Many conscientious young people considering a career in law enforcement want to know about the divorce rate of cops. Police forums are consulted, and internet searches performed with the simple question: What’s the deal with cops and divorce?
Let’s start with the Internet. God bless the Internet. Really. When I was in college two hundred years ago I couldn’t use the Internet for my school papers. I had to go to the library and then type the damn thing out with my typewriter. Man, was I excited when they came up with the auto-erase function (fewer bottles of white out).
But the Internet is also known for spreading myth like wildfire, which brings us back to the topic at hand. A quick check of the Internet would have us believing cops have a ridiculously high divorce rate. If you want to take Sheriff Ray Nash’s statement that the divorce rate for police officers is 20 to 50 times that of the general public, or police psychologist Goldfarb’s ominous and authoritative sounding statement that “All research shows police suffer a substantially higher divorce rate with estimates ranging from 60 to 75 percent,” you go right ahead.
When I looked into this question I wanted to know what researchers had to say. My answer: not much. As much as university professors and masters thesis writers love to study us cops, there’s a real gap here. However, a breath of fresh air can be found in Professor Michael Aamodt at the University of Arkansas.

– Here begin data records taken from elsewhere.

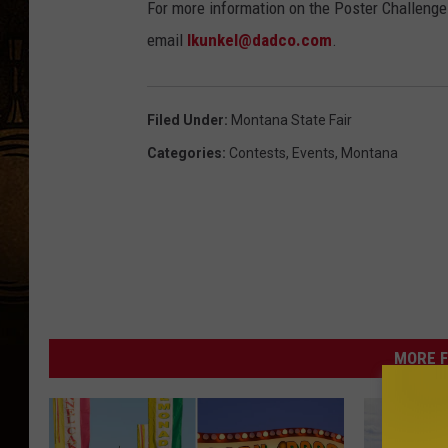
For more information on the Poster Challenge 
r
email
lkunkel@dadco.com
.
o
R
o
Filed Under
:
Montana State Fair
d
Categories
:
Contests
,
Events
,
Montana
e
o
R
o
u
n
MORE F
d
u
p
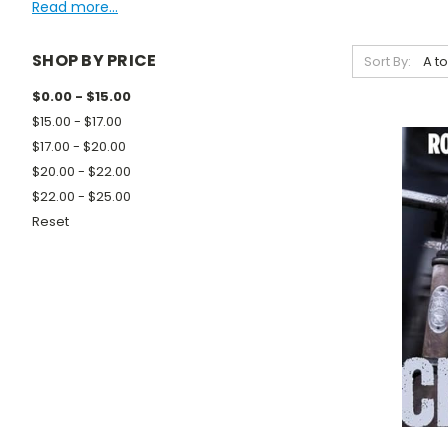
Read more...
SHOP BY PRICE
Sort By:
$0.00 - $15.00
$15.00 - $17.00
$17.00 - $20.00
$20.00 - $22.00
$22.00 - $25.00
Reset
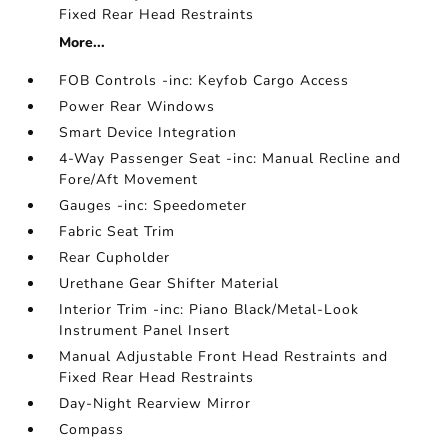
Fixed Rear Head Restraints
More...
FOB Controls -inc: Keyfob Cargo Access
Power Rear Windows
Smart Device Integration
4-Way Passenger Seat -inc: Manual Recline and
Fore/Aft Movement
Gauges -inc: Speedometer
Fabric Seat Trim
Rear Cupholder
Urethane Gear Shifter Material
Interior Trim -inc: Piano Black/Metal-Look
Instrument Panel Insert
Manual Adjustable Front Head Restraints and
Fixed Rear Head Restraints
Day-Night Rearview Mirror
Compass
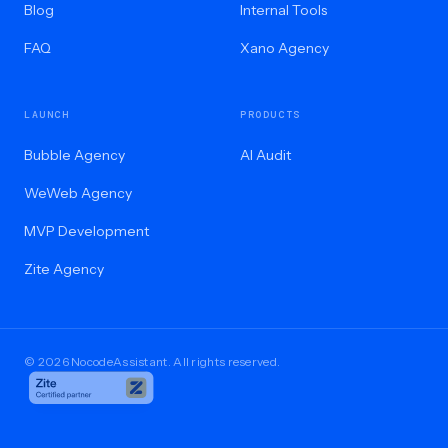
Blog
Internal Tools
FAQ
Xano Agency
LAUNCH
PRODUCTS
Bubble Agency
AI Audit
WeWeb Agency
MVP Development
Zite Agency
© 2026 NocodeAssistant. All rights reserved.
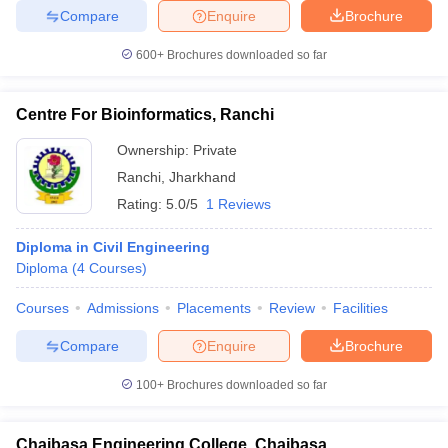
Compare
Enquire
Brochure
600+
Brochures downloaded so far
Centre For Bioinformatics, Ranchi
Ownership:
Private
Ranchi
,
Jharkhand
Rating:
5.0/5
1 Reviews
Diploma in Civil Engineering
Diploma
(
4
Courses
)
Courses
Admissions
Placements
Review
Facilities
Compare
Enquire
Brochure
100+
Brochures downloaded so far
Chaibasa Engineering College, Chaibasa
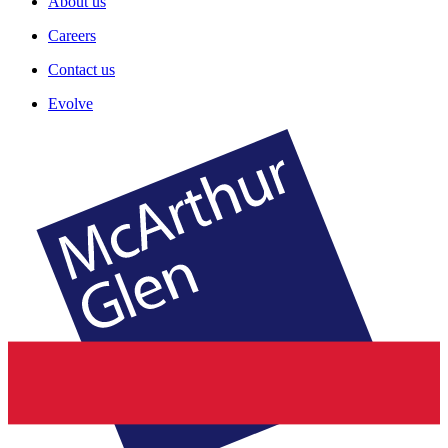
About us
Careers
Contact us
Evolve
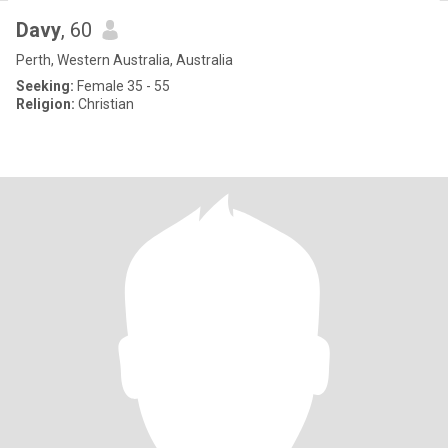
Davy
, 60
Perth, Western Australia, Australia
Seeking:
Female 35 - 55
Religion:
Christian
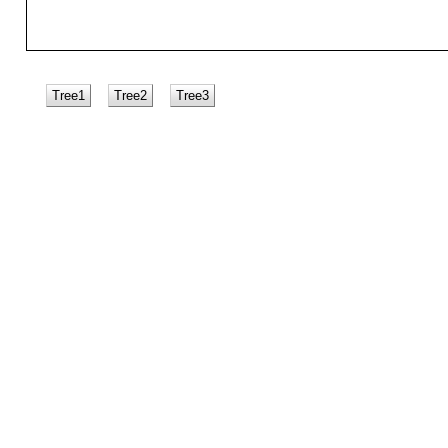
Tree1
Tree2
Tree3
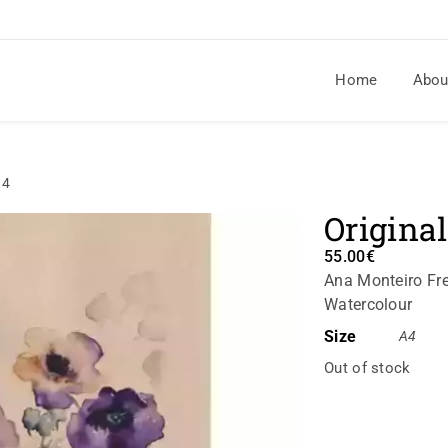
Home
Abou
14
Original
55.00
€
Ana Monteiro Fre
Watercolour
Size
A4
Out of stock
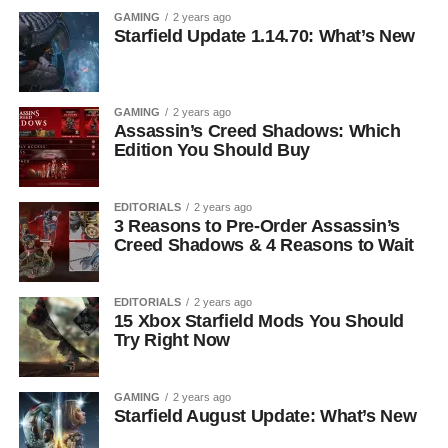
GAMING
2 years ago
Starfield Update 1.14.70: What’s New
GAMING
2 years ago
Assassin’s Creed Shadows: Which
Edition You Should Buy
EDITORIALS
2 years ago
3 Reasons to Pre-Order Assassin’s
Creed Shadows & 4 Reasons to Wait
EDITORIALS
2 years ago
15 Xbox Starfield Mods You Should
Try Right Now
GAMING
2 years ago
Starfield August Update: What’s New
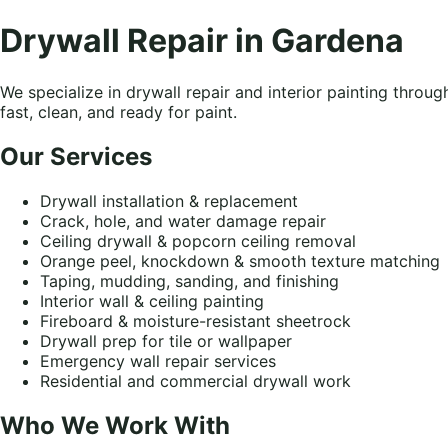
Drywall Repair in Gardena
We specialize in drywall repair and interior painting thro
fast, clean, and ready for paint.
Our Services
Drywall installation & replacement
Crack, hole, and water damage repair
Ceiling drywall & popcorn ceiling removal
Orange peel, knockdown & smooth texture matching
Taping, mudding, sanding, and finishing
Interior wall & ceiling painting
Fireboard & moisture-resistant sheetrock
Drywall prep for tile or wallpaper
Emergency wall repair services
Residential and commercial drywall work
Who We Work With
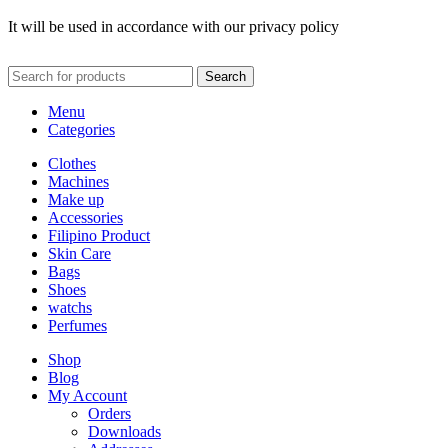
It will be used in accordance with our privacy policy
Search
Menu
Categories
Clothes
Machines
Make up
Accessories
Filipino Product
Skin Care
Bags
Shoes
watchs
Perfumes
Shop
Blog
My Account
Orders
Downloads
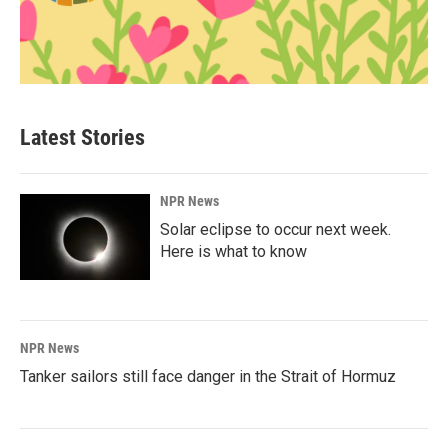
Latest Stories
NPR News
Solar eclipse to occur next week.
Here is what to know
NPR News
Tanker sailors still face danger in the Strait of Hormuz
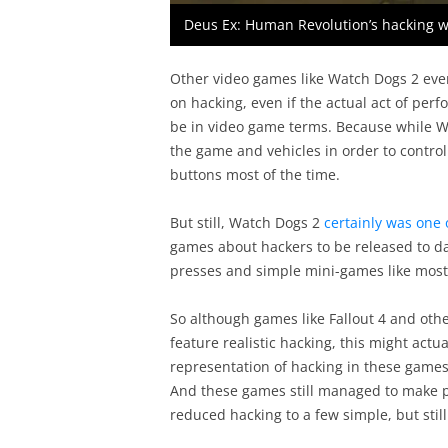
Deus Ex: Human Revolution’s hacking 
Other video games like Watch Dogs 2 eve
on hacking, even if the actual act of perf
be in video game terms. Because while Wa
the game and vehicles in order to control
buttons most of the time.
But still, Watch Dogs 2
certainly was one 
games about hackers to be released to dat
presses and simple mini-games like most
So although games like Fallout 4 and other
feature realistic hacking, this might actua
representation of hacking in these game
And these games still managed to make pla
reduced hacking to a few simple, but sti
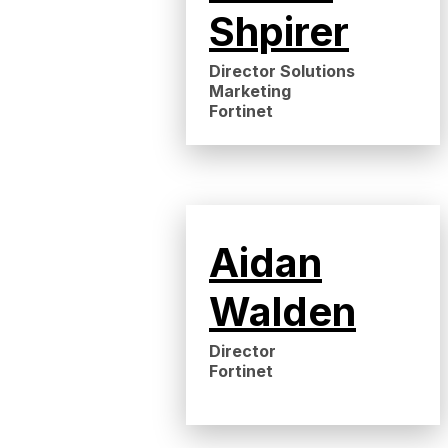
Shpirer
Director Solutions
Marketing
Fortinet
Aidan
Walden
Director
Fortinet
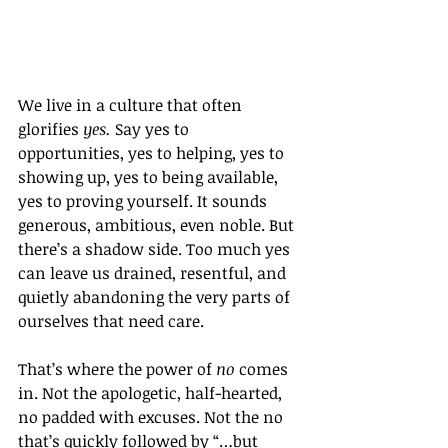
We live in a culture that often 
glorifies 
yes.
 Say yes to 
opportunities, yes to helping, yes to 
showing up, yes to being available, 
yes to proving yourself. It sounds 
generous, ambitious, even noble. But 
there’s a shadow side. Too much yes 
can leave us drained, resentful, and 
quietly abandoning the very parts of 
ourselves that need care.
That’s where the power of 
no
 comes 
in. Not the apologetic, half-hearted, 
no padded with excuses. Not the no 
that’s quickly followed by “…but 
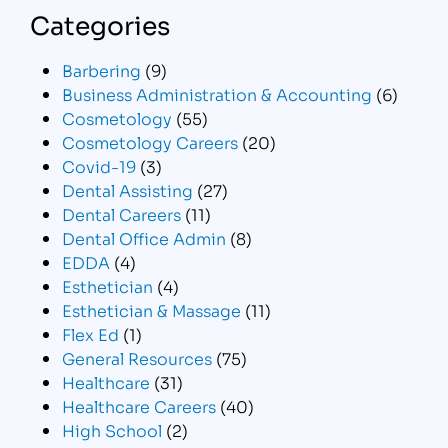
Categories
Barbering
(9)
Business Administration & Accounting
(6)
Cosmetology
(55)
Cosmetology Careers
(20)
Covid-19
(3)
Dental Assisting
(27)
Dental Careers
(11)
Dental Office Admin
(8)
EDDA
(4)
Esthetician
(4)
Esthetician & Massage
(11)
Flex Ed
(1)
General Resources
(75)
Healthcare
(31)
Healthcare Careers
(40)
High School
(2)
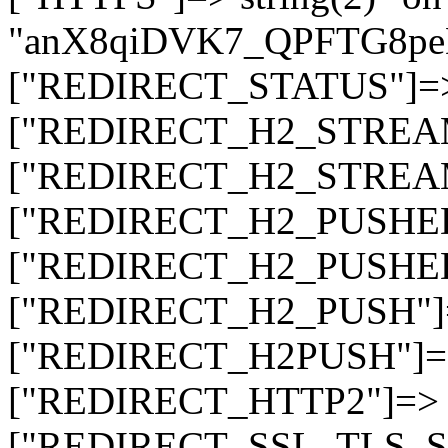
"anX8qiDVK7_QPFTG8
["REDIRECT_STATUS"]=> s
["REDIRECT_H2_STREAM_T
["REDIRECT_H2_STREAM_I
["REDIRECT_H2_PUSHED_O
["REDIRECT_H2_PUSHED"]
["REDIRECT_H2_PUSH"]=>
["REDIRECT_H2PUSH"]=> 
["REDIRECT_HTTP2"]=> st
["REDIRECT_SSL_TLS_SNI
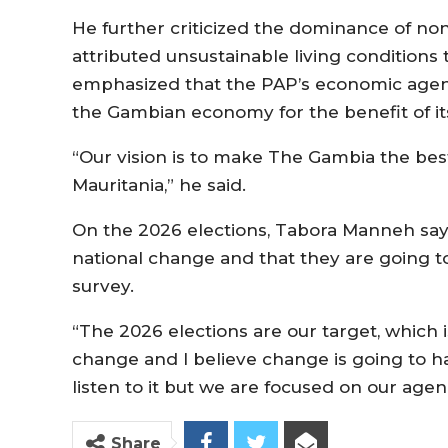
He further criticized the dominance of n
attributed unsustainable living conditi
emphasized that the PAP’s economic agend
the Gambian economy for the benefit of its
“Our vision is to make The Gambia the best
Mauritania,” he said.
On the 2026 elections, Tabora Manneh says
national change and that they are going to
survey.
“The 2026 elections are our target, which
change and I believe change is going to h
listen to it but we are focused on our age
Share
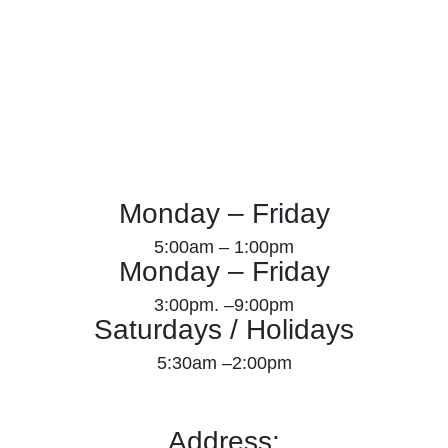
Monday – Friday
5:00am – 1:00pm
Monday – Friday
3:00pm. –9:00pm
Saturdays / Holidays
5:30am –2:00pm
Address:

He isn’t interested in perpetuating myths of how screwed up cops are and then making money fixing us. He’s interested in the truth.
Aamodt was kind enough to forward me an advance copy of a project he did with Shawn P. McCoy, called “A comparison of law enforcement divorce rates with those of other occupations” which will be published in the Journal of Police and Criminal Psychology. McCoy and Aamodt did two things. First they reviewed the research (not opinion) on police divorce. What they found was that existing research on the topic is old. Really old ...like from the 1960s. Then, they looked at census data to take a stab at divorce rates of cops compared to the general public. They concluded that the idea that divorce rates are unusually high for law enforcement workers is unfounded.
Police officers may, fact, have higher divorce rates. McCoy and Aamodt just found that there is no research supporting that conclusion at present. They admitted using census data for their research has some problems.
To conclude from all this that you don’t need to pay careful attention to how your law enforcement career may be harmful to your marriage would be quite a mistake. A bucket load of other research has shown that policing can be bad for your coronary arteries, abbreviate your life, and spills over into your marriage.
In The Seven Principles for Making Marriage Work, John Gottman (another guy with solid research to back up his opinions) writes, “Statistically speaking, when a man is not willing to share power, there is an 81 percent chance that his marriage will self-destruct.”
As a marriage therapist, I can say the police personality (cynical and controlling) and the nature of our job (my way or the highway) are not compatible with egalitarian marriages.
So, leaving aside the exact divorce rates of cops we can say police marriages have unique challenges. Like so many other threats to the wellness of law enforcement professionals, these challenges are manageable if we ask for help when we need it. If your marriage is going down the toilet seek help. Marital counseling is a good investment and one well discuss in the future.